Aufgaben
[A] Kopieren Sie aus dem Text zum Umgangsrecht leiblicher Väter den Abschnitt, der mit "Dabei spiele es" beginnt und bis einschließlich "EGMR stehen bevor." reicht.
[B] Fassen Sie den Text zum Umgangsrecht leiblicher Väter in zwei Sätzen zusammen.

Dokumenttext
·····

Dabei spiele es keine Rolle, dass der Nachwuchs einen rechtlichen Vater habe - also die Mutter mit einem anderen Mann eine Familie gegründet habe. Die Straßburger Richter gaben am Donnerstag einem 53-Jährigen Recht, der vergeblich versucht hatte, einen Vaterschaftstest und ein Umgangsrecht für ein Kind durchzusetzen, das er für sein eigenes hält. Das Gericht forderte, es müssten immer die genauen Umstände zum Wohl des Kindes geprüft werden.

Fazit: Leiblicher Vater muss auch dann Umgang/Sorge mit eigenem Kind haben, wenn Mutter mit anderem Mann zusammen/verheiratet ist. Das Recht des Kindes und des leiblichen Vaters steht höher, als das eines evtl. rechtlichen Vaters/Stiefvaters.

Weitere Verurteilungen Deutschlands wegen der Nichtgleichstellung der leiblichen/nichtverheirateten Väter durch den EGMR stehen bevor.

·····

Datenauflistung
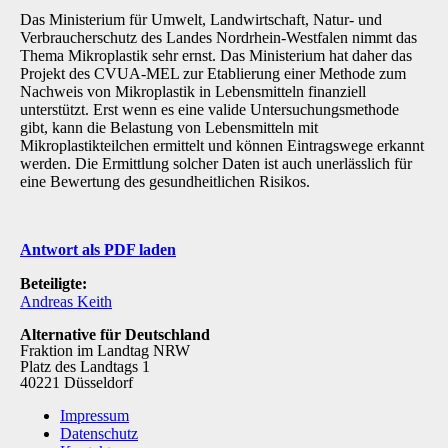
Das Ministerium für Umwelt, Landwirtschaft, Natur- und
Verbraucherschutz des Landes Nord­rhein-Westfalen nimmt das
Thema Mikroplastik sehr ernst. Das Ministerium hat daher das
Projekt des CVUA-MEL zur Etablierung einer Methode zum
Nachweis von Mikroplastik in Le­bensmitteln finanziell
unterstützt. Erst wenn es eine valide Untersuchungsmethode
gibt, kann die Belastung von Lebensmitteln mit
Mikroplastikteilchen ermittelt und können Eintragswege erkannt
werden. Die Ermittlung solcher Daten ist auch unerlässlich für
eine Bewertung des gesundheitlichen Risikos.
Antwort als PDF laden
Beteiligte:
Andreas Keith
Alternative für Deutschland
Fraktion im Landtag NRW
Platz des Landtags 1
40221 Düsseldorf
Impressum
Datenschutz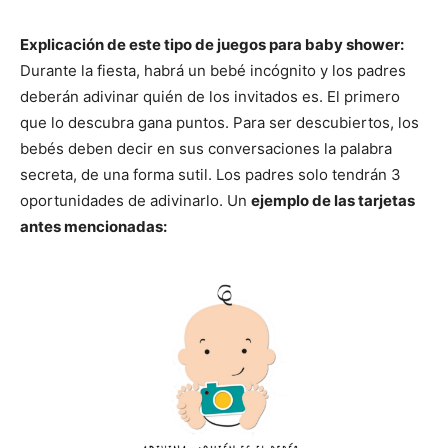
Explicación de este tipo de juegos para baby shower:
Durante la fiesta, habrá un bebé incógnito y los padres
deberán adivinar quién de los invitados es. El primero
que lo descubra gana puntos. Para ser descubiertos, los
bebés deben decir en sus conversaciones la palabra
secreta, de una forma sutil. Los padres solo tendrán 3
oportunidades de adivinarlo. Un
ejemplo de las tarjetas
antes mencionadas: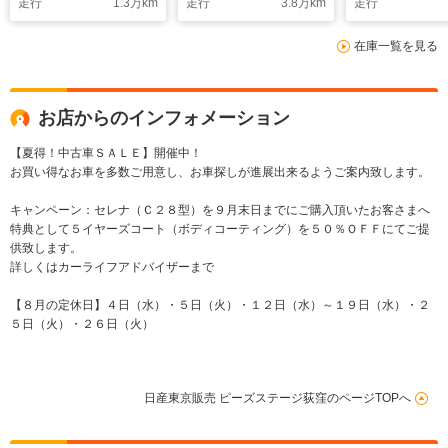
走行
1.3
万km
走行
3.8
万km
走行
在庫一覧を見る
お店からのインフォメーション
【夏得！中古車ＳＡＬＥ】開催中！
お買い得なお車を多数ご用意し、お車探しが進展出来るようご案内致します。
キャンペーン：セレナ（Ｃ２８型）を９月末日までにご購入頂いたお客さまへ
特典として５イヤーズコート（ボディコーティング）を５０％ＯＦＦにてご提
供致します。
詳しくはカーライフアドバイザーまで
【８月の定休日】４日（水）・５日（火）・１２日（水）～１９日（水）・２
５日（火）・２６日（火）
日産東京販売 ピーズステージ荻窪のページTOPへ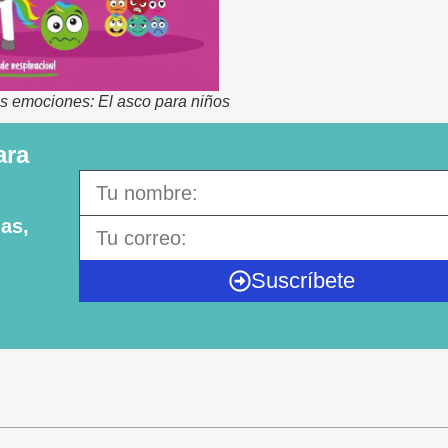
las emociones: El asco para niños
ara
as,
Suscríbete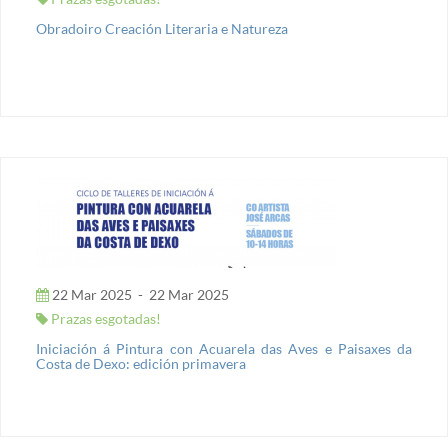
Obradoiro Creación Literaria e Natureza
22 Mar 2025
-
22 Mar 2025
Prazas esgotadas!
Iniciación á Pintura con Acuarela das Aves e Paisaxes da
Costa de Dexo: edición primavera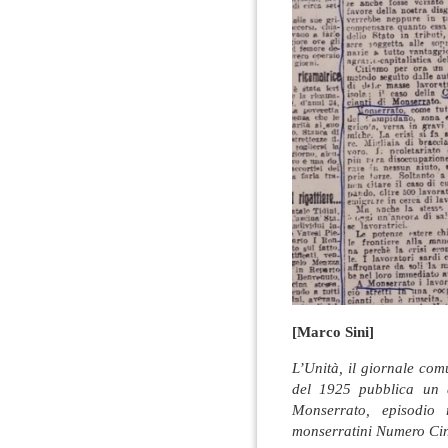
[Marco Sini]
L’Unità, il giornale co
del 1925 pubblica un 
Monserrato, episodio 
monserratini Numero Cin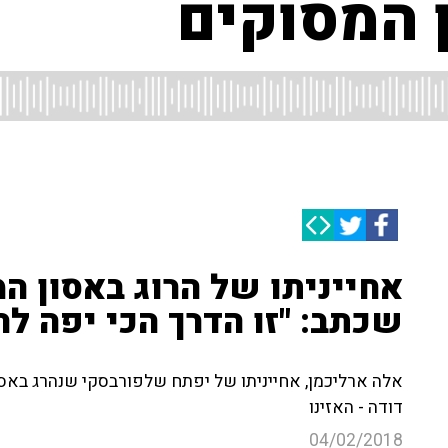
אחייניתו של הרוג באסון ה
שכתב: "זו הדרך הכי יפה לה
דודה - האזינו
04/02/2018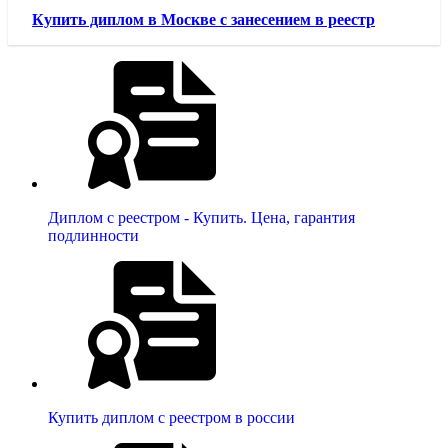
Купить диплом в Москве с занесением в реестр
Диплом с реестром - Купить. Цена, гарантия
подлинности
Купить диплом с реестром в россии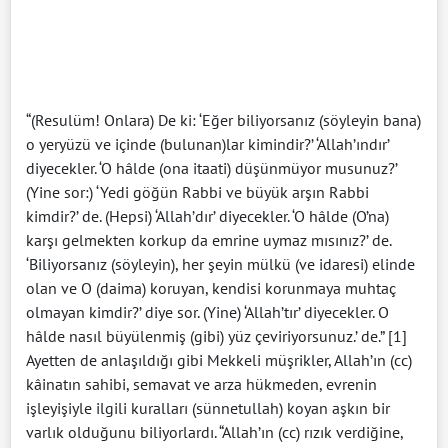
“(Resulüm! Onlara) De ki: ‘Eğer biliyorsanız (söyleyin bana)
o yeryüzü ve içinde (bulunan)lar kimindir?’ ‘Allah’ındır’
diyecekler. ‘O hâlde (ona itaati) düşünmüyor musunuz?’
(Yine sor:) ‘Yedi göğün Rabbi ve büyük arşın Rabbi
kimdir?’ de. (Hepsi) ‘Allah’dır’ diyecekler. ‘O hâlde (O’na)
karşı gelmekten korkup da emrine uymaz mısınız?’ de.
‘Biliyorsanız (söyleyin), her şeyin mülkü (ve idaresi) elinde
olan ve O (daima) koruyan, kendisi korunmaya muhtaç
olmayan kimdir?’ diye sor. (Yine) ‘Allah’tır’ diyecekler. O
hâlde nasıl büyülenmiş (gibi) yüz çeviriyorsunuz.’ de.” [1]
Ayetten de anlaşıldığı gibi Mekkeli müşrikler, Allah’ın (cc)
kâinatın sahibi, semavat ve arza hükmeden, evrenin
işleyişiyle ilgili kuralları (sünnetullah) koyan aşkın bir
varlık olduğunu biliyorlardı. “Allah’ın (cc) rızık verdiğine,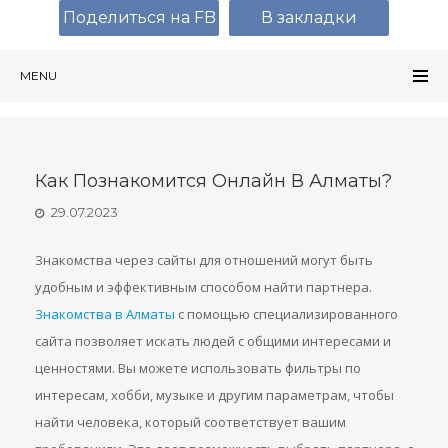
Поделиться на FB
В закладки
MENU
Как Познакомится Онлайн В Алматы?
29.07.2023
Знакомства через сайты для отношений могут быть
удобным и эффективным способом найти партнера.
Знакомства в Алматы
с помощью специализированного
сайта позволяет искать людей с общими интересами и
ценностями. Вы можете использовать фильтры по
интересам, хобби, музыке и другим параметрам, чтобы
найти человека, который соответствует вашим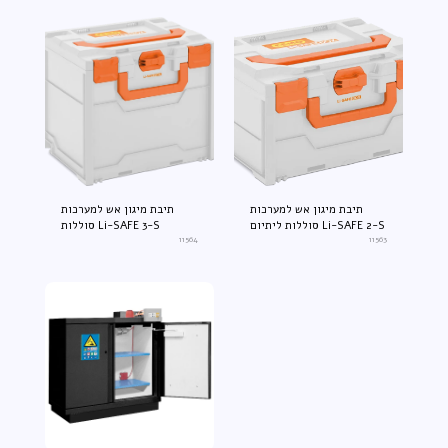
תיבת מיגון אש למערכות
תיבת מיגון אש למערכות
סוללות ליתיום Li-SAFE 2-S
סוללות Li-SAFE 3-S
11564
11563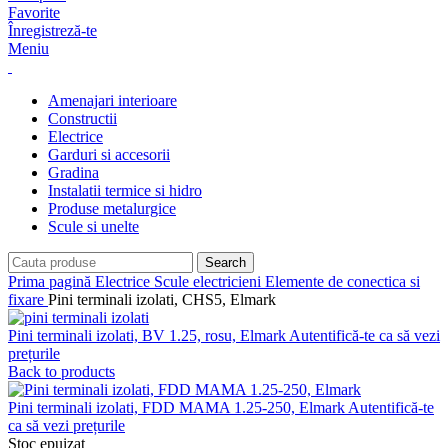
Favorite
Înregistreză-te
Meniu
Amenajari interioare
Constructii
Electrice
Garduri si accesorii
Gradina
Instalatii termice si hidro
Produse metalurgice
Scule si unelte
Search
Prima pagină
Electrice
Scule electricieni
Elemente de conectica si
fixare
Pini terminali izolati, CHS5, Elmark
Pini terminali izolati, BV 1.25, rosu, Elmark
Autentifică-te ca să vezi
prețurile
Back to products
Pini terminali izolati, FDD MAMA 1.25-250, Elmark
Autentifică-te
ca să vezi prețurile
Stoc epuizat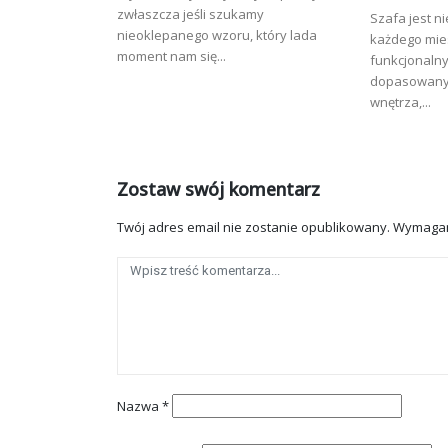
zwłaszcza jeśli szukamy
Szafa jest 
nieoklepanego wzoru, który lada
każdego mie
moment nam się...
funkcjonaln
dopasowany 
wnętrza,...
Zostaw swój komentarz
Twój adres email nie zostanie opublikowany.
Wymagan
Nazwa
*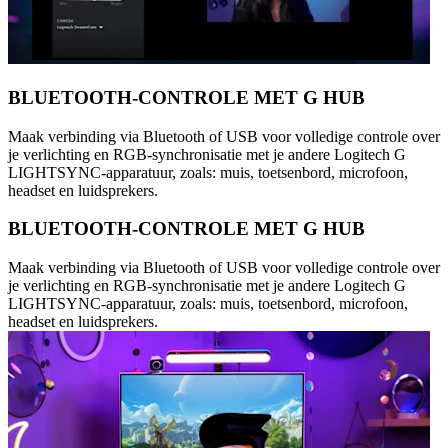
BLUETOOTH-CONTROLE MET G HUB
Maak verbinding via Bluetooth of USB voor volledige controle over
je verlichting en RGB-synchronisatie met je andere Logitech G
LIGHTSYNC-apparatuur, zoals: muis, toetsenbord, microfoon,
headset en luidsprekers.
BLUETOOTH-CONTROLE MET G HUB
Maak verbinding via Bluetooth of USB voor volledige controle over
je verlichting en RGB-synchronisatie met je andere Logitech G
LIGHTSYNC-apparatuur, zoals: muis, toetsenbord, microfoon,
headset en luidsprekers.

·····

Lösungen
[A]
Dabei spiele es keine Rolle, dass der Nachwuchs einen rechtlichen Vater habe - also die Mutter mit einem anderen Mann eine Familie gegründet habe. Die Straßburger Richter gaben am Donnerstag einem 53-Jährigen Recht, der vergeblich versucht hatte, einen Vaterschaftstest und ein Umgangsrecht für ein Kind durchzusetzen, das er für sein eigenes hält. Das Gericht forderte, es müssten immer die genauen Umstände zum Wohl des Kindes geprüft werden.

Fazit: Leiblicher Vater muss auch dann Umgang/Sorge mit eigenem Kind haben, wenn Mutter mit anderem Mann zusammen/verheiratet ist. Das Recht des Kindes und des leiblichen Vaters steht höher, als das eines evtl. rechtlichen Vaters/Stiefvaters.

Weitere Verurteilungen Deutschlands wegen der Nichtgleichstellung der leiblichen/nichtverheirateten Väter durch den EGMR stehen bevor.

[B] Die Straßburger Richter gaben am Donnerstag einem 53-Jährigen Recht, der vergeblich einen Vaterschaftstest und ein Umgangsrecht für ein Kind durchsetzen wollte, das er für sein eigenes hält; dabei spiele es keine Rolle, dass das Kind einen rechtlichen Vater habe. Das Gericht forderte, stets die genauen Umstände zum Wohl des Kindes zu prüfen, und weitere Verurteilungen Deutschlands durch den EGMR wegen der Nichtgleichstellung leiblicher Väter stehen bevor.